I know you are in the process of extricating yourself - but I'm so curious to hear how long it took you to get to that watershed moment of being able to SAY such a sentence to your parents (i.e. amount of time in therapy - not your total time in therapy, just what it took to get you there) and how you feel after saying that one simple sentence (i.e. the "morning after"), and if this is the first time you've said such a thing.
I'm reasonably sure that I could not say that sentence to either one of my parents (or both at the same time, although their proven agenda is speaking about the other to me "on the side"). Argghhhhh.

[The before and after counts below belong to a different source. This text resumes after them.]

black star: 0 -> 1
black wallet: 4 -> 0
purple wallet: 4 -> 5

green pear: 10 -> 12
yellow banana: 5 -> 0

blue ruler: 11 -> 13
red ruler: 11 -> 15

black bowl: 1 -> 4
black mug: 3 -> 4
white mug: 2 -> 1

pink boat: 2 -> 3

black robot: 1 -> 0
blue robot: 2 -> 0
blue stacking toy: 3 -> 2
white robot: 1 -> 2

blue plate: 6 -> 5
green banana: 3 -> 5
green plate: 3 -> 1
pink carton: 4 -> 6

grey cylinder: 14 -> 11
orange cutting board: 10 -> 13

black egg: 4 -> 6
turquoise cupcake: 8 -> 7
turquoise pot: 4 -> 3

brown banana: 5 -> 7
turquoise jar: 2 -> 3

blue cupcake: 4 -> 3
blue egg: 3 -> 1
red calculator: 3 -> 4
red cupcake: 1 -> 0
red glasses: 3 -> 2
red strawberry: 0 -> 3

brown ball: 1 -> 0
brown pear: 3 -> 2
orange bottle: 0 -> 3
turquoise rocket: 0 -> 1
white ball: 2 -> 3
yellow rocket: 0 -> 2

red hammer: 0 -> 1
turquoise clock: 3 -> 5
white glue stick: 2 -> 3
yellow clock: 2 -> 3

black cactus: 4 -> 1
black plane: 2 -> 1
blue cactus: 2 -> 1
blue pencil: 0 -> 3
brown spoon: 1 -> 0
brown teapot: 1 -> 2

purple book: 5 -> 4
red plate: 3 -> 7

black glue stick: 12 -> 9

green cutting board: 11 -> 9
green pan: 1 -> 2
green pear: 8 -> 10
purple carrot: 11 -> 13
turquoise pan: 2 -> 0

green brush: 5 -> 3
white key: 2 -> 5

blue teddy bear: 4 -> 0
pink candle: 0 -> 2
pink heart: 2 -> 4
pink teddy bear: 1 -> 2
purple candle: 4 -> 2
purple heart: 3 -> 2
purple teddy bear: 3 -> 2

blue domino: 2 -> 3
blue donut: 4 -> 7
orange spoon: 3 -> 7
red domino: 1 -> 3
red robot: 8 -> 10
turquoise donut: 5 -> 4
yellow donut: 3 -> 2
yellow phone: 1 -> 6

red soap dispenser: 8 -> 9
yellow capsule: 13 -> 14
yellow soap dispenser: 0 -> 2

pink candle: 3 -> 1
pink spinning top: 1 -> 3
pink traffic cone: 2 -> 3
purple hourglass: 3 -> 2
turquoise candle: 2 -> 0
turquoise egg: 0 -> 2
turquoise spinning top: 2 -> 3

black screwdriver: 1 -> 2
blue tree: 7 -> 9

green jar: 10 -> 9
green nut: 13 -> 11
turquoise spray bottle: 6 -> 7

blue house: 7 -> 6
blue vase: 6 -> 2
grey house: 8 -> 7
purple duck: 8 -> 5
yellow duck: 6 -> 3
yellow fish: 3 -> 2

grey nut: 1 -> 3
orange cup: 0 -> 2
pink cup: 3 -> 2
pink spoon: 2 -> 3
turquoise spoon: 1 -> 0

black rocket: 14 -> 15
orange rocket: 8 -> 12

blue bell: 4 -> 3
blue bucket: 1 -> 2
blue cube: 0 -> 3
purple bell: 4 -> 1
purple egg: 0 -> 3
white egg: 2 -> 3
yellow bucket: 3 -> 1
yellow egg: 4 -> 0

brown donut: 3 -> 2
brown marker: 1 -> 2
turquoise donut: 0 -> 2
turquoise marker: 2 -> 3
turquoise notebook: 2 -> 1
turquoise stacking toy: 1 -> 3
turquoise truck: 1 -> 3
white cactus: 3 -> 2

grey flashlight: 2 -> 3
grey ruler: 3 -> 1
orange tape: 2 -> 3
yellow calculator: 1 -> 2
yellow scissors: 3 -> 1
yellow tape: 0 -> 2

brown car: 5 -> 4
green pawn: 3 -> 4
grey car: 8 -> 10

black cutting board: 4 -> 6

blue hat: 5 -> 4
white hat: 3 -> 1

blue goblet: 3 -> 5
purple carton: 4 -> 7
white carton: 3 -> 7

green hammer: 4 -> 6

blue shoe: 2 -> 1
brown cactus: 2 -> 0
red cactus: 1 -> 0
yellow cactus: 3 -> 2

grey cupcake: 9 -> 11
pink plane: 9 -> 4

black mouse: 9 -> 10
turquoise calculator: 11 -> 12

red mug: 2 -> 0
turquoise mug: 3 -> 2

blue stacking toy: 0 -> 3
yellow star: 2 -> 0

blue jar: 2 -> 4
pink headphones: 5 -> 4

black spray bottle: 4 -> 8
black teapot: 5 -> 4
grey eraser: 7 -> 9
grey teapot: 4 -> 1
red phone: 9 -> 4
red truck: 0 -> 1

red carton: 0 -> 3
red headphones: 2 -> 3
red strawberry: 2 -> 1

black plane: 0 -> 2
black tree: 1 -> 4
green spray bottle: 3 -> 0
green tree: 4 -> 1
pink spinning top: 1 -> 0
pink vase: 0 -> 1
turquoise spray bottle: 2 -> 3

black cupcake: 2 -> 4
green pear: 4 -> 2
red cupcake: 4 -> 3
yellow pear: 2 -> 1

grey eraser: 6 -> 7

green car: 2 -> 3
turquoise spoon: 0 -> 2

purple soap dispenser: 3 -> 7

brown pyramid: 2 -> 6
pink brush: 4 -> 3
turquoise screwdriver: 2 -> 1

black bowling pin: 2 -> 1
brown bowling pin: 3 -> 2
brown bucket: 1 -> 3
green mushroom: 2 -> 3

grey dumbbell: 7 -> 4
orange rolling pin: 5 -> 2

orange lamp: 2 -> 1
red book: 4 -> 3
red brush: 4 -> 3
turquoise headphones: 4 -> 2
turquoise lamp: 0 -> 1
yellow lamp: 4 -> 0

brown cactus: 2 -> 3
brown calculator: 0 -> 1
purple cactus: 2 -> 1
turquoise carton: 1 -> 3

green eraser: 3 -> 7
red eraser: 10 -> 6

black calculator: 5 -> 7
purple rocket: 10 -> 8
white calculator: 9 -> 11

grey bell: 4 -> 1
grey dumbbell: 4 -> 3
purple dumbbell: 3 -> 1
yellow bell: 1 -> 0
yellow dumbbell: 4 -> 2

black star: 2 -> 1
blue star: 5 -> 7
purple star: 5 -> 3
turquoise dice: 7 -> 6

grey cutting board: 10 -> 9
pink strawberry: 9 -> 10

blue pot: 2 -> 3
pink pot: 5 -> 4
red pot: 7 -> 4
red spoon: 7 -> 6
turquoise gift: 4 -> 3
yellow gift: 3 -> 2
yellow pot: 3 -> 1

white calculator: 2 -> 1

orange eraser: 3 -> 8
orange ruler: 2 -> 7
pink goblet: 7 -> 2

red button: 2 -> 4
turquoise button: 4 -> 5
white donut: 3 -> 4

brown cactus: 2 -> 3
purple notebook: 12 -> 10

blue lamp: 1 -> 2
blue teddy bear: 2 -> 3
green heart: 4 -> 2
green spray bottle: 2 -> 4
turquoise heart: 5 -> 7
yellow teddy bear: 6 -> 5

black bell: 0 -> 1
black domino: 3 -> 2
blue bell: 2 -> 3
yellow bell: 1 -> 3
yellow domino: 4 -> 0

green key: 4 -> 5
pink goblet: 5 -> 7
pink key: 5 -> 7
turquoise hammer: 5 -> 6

If I did say it, the punishment would be at least six weeks of silence.
Dinah, I understand completely that "hashing this all out" diminishes the extrication (the transitive verb that's survived the dark of night) process, so please don't feel like you have to answer all my questions - or even one of them.
My primary reason for this post is to say that I'm a voyeuristic cheerleader shaking my pompons in your honor! The fact that you've taken those feelings from an attitude toward them to something you can verbalize with them is (IMO) profound!
Lee
P.S. I just realized, sitting here typing this, that I had a very symbolic dream that involved my mother. No wonder I'm so tired this morning!